Restate the following entries exactly. Keep the pictures out.
[Opening Entries shown section]
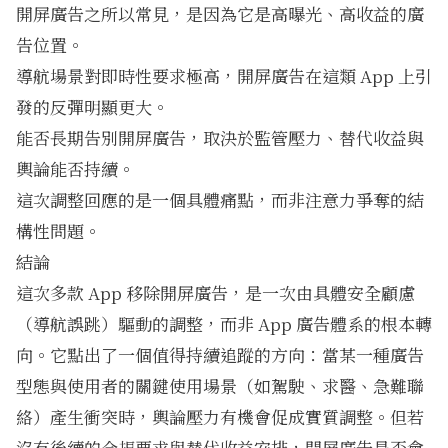
開屏廣告之所以常見，是因為它是高曝光、高收益的廣
告位置。
導航場景對即時性要求極高，開屏廣告在這類 App 上引
發的反彈明顯更大。
能否長期告別開屏廣告，取決於監管壓力、替代收益與
輿論能否持續。
這次調整回應的是一個具體痛點，而非注意力爭奪的結
構性問題。
結論
這次多款 App 移除開屏廣告，是一次由具體安全顧慮
（導航誤跳）驅動的調整，而非 App 廣告體系的根本轉
向。它點出了一個值得持續追蹤的方向：當某一種廣告
型態與使用者的關鍵使用場景（如駕駛、求醫、急難聯
絡）產生衝突時，輿論壓力有機會促成實質調整。但若
沒有後續的合規要求與替代收益安排，開屏廣告是否會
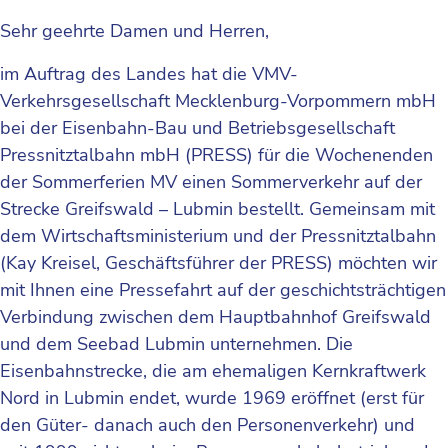
Sehr geehrte Damen und Herren,
im Auftrag des Landes hat die VMV-
Verkehrsgesellschaft Mecklenburg-Vorpommern mbH
bei der Eisenbahn-Bau und Betriebsgesellschaft
Pressnitztalbahn mbH (PRESS) für die Wochenenden
der Sommerferien MV einen Sommerverkehr auf der
Strecke Greifswald – Lubmin bestellt. Gemeinsam mit
dem Wirtschaftsministerium und der Pressnitztalbahn
(Kay Kreisel, Geschäftsführer der PRESS) möchten wir
mit Ihnen eine Pressefahrt auf der geschichtsträchtigen
Verbindung zwischen dem Hauptbahnhof Greifswald
und dem Seebad Lubmin unternehmen. Die
Eisenbahnstrecke, die am ehemaligen Kernkraftwerk
Nord in Lubmin endet, wurde 1969 eröffnet (erst für
den Güter- danach auch den Personenverkehr) und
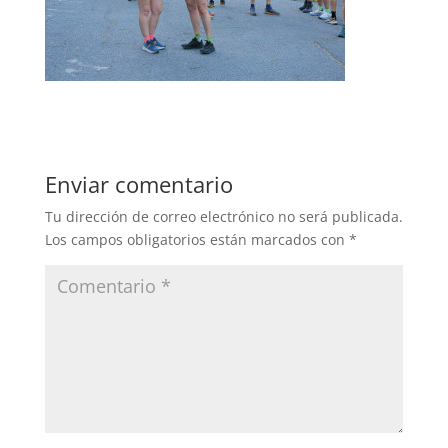
Enviar comentario
Tu dirección de correo electrónico no será publicada.
Los campos obligatorios están marcados con
*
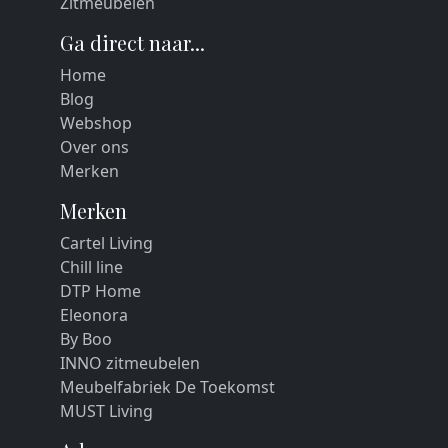
Zitmeubelen
Ga direct naar...
Home
Blog
Webshop
Over ons
Merken
Merken
Cartel Living
Chill line
DTP Home
Eleonora
By Boo
INNO zitmeubelen
Meubelfabriek De Toekomst
MUST Living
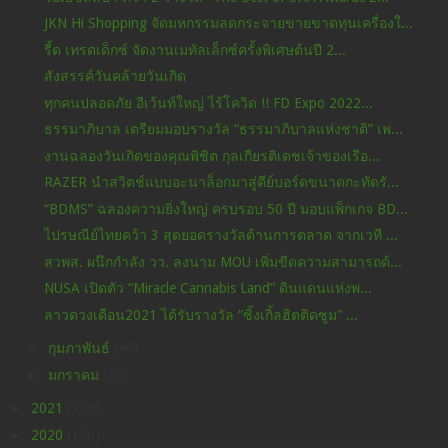
JKN Hi Shopping จัดมหกรรมลดกระจายขายขาดทุนเครื่องใ...
รี้ด เทรดเด็กซ์ จัดงานเมทัลเล็กซ์ครั้งพิเศษต้นปี 2...
สังสรรค์วันคล้ายวันเกิด
ทุกคนปลอดภัย อีเว้นท์ใหญ่ ไร้โควิด !! FD Expo 2022...
ธรรมาภิบาล เตรียมมอบรางวัล “ธรรมาภิบาลแห่งชาติ” เพ...
งานฉลองวันเกิดของคุณพิชิต กุลเกียรติเดชเจ้าของเรือ...
RAZER นำสวิตช์แบบอะนาล็อกมาสู่คีย์บอร์ดขนาดกะทัดรั...
“BDMS” ฉลองความยิ่งใหญ่ ครบรอบ 50 ปี มอบแพ็กเกจ BD...
ไปรษณีย์ไทยคว้า 3 สุดยอดรางวัลด้านการตลาด จากเวที ...
สวพส. ผนึกกำลัง วว. ลงนาม MOU เพิ่มขีดความสามารถด้...
NUSA เปิดตัว “Miracle Cannabis Land” ดินแดนแห่งพ...
ลาวดวงเดือน2021 ได้รับรางวัล “ซิ้งเกิ้ลฮิตติดซูม” ...
►
กุมภาพันธ์
(46)
►
มกราคม
(33)
►
2021
(396)
►
2020
(176)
[Closing Entries shown section]
## Reply
開屏廣告之所以常見，是因為它是高曝光、高收益的廣
告位置。
導航場景對即時性要求極高，開屏廣告在這類 App 上引
發的反彈明顯更大。
能否長期告別開屏廣告，取決於監管壓力、替代收益與
輿論能否持續。
這次調整回應的是一個具體痛點，而非注意力爭奪的結
構性問題。
結論
這次多款 App 移除開屏廣告，是一次由具體安全顧慮
（導航誤跳）驅動的調整，而非 App 廣告體系的根本轉
向。它點出了一個值得持續追蹤的方向：當某一種廣告
型態與使用者的關鍵使用場景（如駕駛、求醫、急難聯
絡）產生衝突時，輿論壓力有機會促成實質調整。但若
沒有後續的合規要求與替代收益安排，開屏廣告是否會
Sehr geehrte Damen und Herren,
im Auftrag des Landes hat die VMV-
Verkehrsgesellschaft Mecklenburg-Vorpommern mbH
bei der Eisenbahn-Bau und Betriebsgesellschaft
Pressnitztalbahn mbH (PRESS) für die Wochenenden
der Sommerferien MV einen Sommerverkehr auf der
Strecke Greifswald – Lubmin bestellt. Gemeinsam mit
dem Wirtschaftsministerium und der Pressnitztalbahn
(Kay Kreisel, Geschäftsführer der PRESS) möchten wir
mit Ihnen eine Pressefahrt auf der geschichtsträchtigen
Verbindung zwischen dem Hauptbahnhof Greifswald
und dem Seebad Lubmin unternehmen. Die
Eisenbahnstrecke, die am ehemaligen Kernkraftwerk
Nord in Lubmin endet, wurde 1969 eröffnet (erst für
den Güter- danach auch den Personenverkehr) und
Enviar comentario
Tu dirección de correo electrónico no será publicada.
Los campos obligatorios están marcados con
*
Zitmeubelen
Ga direct naar...
Home
Blog
Webshop
Over ons
Merken
Merken
Cartel Living
Chill line
DTP Home
Eleonora
By Boo
INNO zitmeubelen
Meubelfabriek De Toekomst
MUST Living
JKN Hi Shopping จัดมหกรรมลดกระจายขายขาดทุนเครื่องใ...
รี้ด เทรดเด็กซ์ จัดงานเมทัลเล็กซ์ครั้งพิเศษต้นปี 2...
สังสรรค์วันคล้ายวันเกิด
ทุกคนปลอดภัย อีเว้นท์ใหญ่ ไร้โควิด !! FD Expo 2022...
ธรรมาภิบาล เตรียมมอบรางวัล “ธรรมาภิบาลแห่งชาติ” เพ...
งานฉลองวันเกิดของคุณพิชิต กุลเกียรติเดชเจ้าของเรือ...
RAZER นำสวิตช์แบบอะนาล็อกมาสู่คีย์บอร์ดขนาดกะทัดรั...
“BDMS” ฉลองความยิ่งใหญ่ ครบรอบ 50 ปี มอบแพ็กเกจ BD...
ไปรษณีย์ไทยคว้า 3 สุดยอดรางวัลด้านการตลาด จากเวที ...
สวพส. ผนึกกำลัง วว. ลงนาม MOU เพิ่มขีดความสามารถด้...
NUSA เปิดตัว “Miracle Cannabis Land” ดินแดนแห่งพ...
ลาวดวงเดือน2021 ได้รับรางวัล “ซิ้งเกิ้ลฮิตติดซูม” ...
►
กุมภาพันธ์
(46)
►
มกราคม
(33)
►
2021
(396)
►
2020
(176)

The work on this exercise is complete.